You want to make a good impression. You want to show you're sharp and capable. You want alignment. You want to get to "yes."

You're instinct is to rush in and pitch.

Don't.

Slow down.

Your first meeting is not about alignment. It's about how well you listen.

Less experienced product managers often rush to:

  • Explain their thinking

  • Show off their work

  • Prove they're smart

  • And get that quick head nod so they can move on

That almost never works.

What You’ll Learn Today

  • Common mistakes made by PMs when meeting a stakeholder for the first time.

  • What strong PMs do instead.

  • How stakeholder discovery is similar to but different from customer discovery.

  • How to uncover what actually drives stakeholder motivations.

  • Simple techniques to build trust and influence from the very first meeting.

Your Real Goal: Understand The Person Before The Problem

Stakeholders are not just roles. They're people with:

  • Incentives

  • Pressures

  • Metrics

  • Career goals

  • Past experiences with product teams

If you don't understand how they see the world, you'll struggle to influence decisions later.

When you understand:

→ what they're accountable for
→ how they're measured
→ what success looks like to them

You gain leverage.

Decision-making leverage.

You'll be able to frame ideas to them in a way that actually lands.

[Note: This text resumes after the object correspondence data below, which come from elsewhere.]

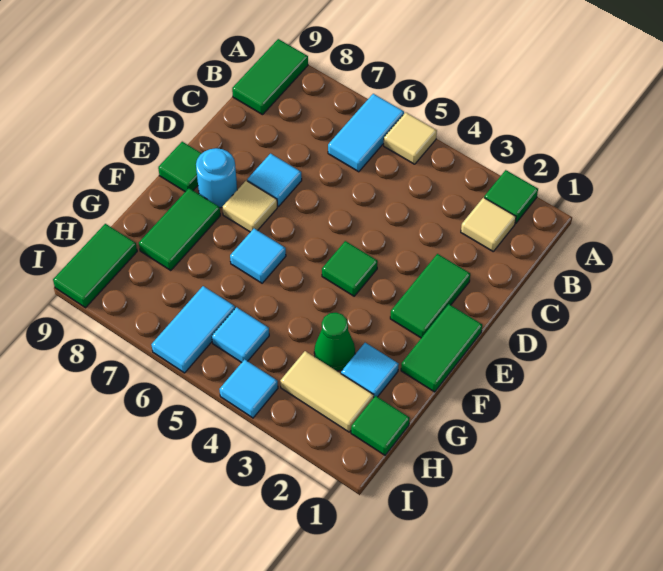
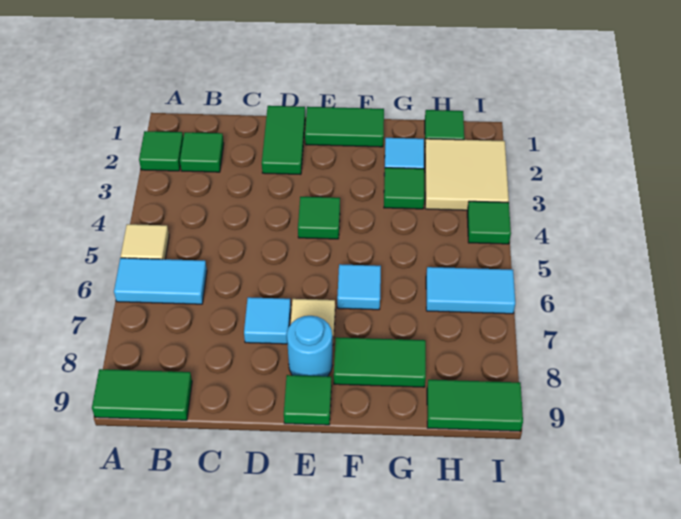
tan tile B2 level 1 -> green tile B2 level 1
green tile D2:E2 level 1 -> green tile D1:D2 level 1
green cone G3 level 1 -> green tile G3 level 1
tan tile H2:H3 level 1 -> tan tile H2:I3 level 1
cyan tile H5 level 1 -> none
cyan tile I4 level 1 -> green tile I4 level 1

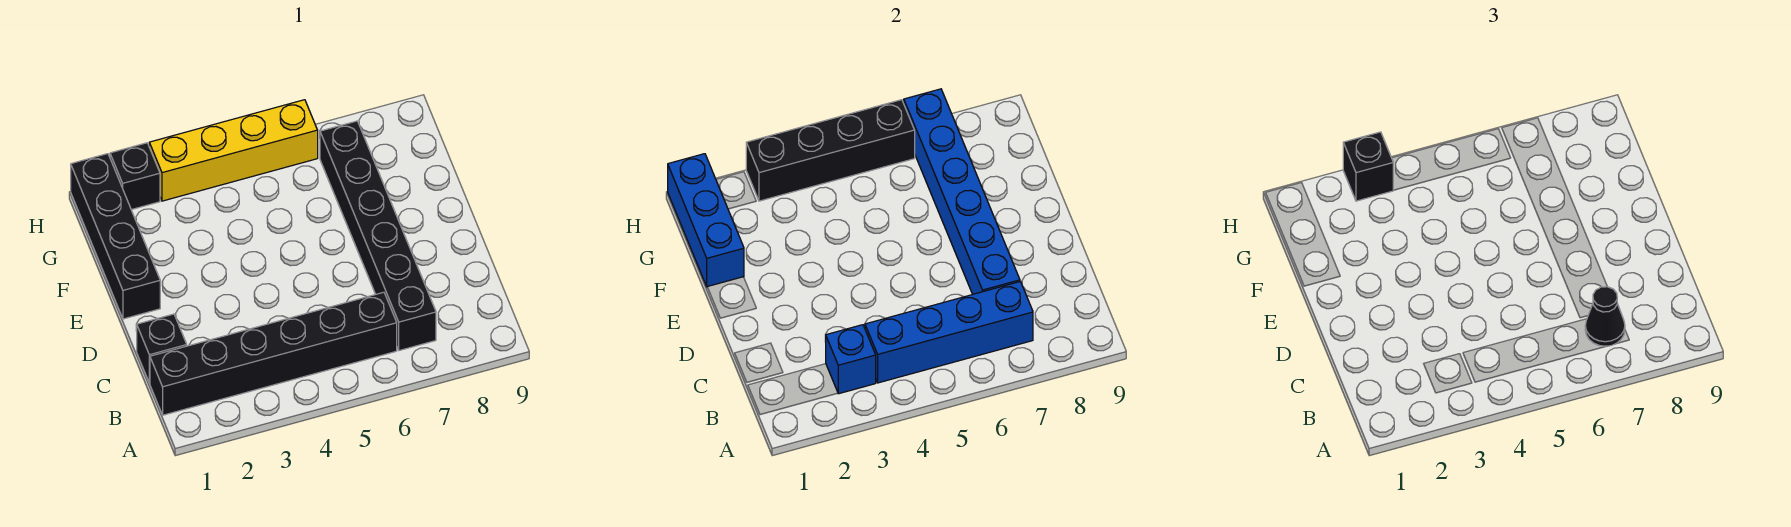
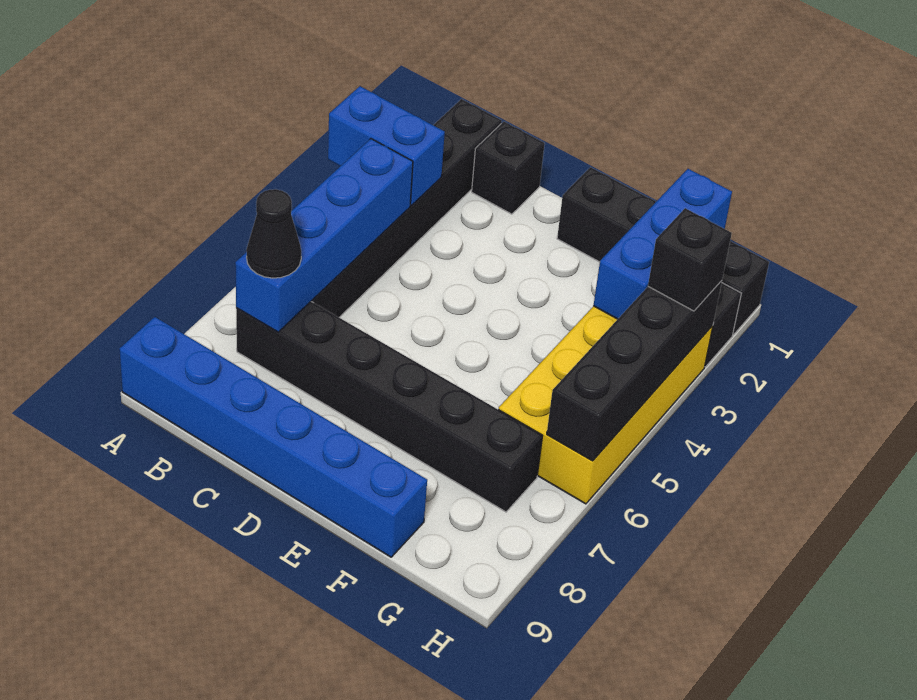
blue brick B3 level 2 -> blue brick A3:B3 level 2
blue brick C7:H7 level 2 -> blue brick A9:F9 level 1
blue brick F1:H1 level 2 -> blue brick G1:G3 level 2
yellow brick H3:H6 level 1 -> yellow brick G3:H6 level 1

Stakeholder Discovery ≠ Customer Discovery

Stakeholder discovery looks like customer discovery, but the goal is different.

Customer Discovery

  • Understand their work

  • Identify problems and unmet needs

  • Inform product decisions

Stakeholder Discovery

  • Understand how they think and decide

  • Learn what matters to them

  • Build trust and buy-in for decisions

Skip this step and your roadmap can get derailed before customers ever see it.

Do it well, and you earn influence.

This Is a Learning Conversation, Not a Pitch

A stakeholder discovery meeting — especially your first one with them — is about learning, not selling.

That means:

  • Listening more than talking

  • Making them feel heard

  • Creating safety and trust

You'll speak, of course. But your job is to create space. Not to fill it.

11 Ways to Run a Strong Stakeholder Discovery Meeting

1. Be clear on your objective

Know why you're meeting. Is this:

  • A casual introduction?

  • The start of a shared initiative?

  • Context gathering before a big decision?

Have a purpose—even if it's simple.

2. Keep it informal when possible

People open up when they're relaxed.

Best options:

  • Coffee or lunch

  • A small, neutral conference room

If they want to meet in their office, go there. People are most comfortable on their home turf.

Remote?

  • Video is fine

  • Keep the tone light and conversational

3. Start with a warm opening

Begin as a human, not a PM.

Look for natural conversation starters:

  • Family photos

  • Personal items

  • Something interesting in their background

Examples:

  • "That's a great photo. Are those your kids?"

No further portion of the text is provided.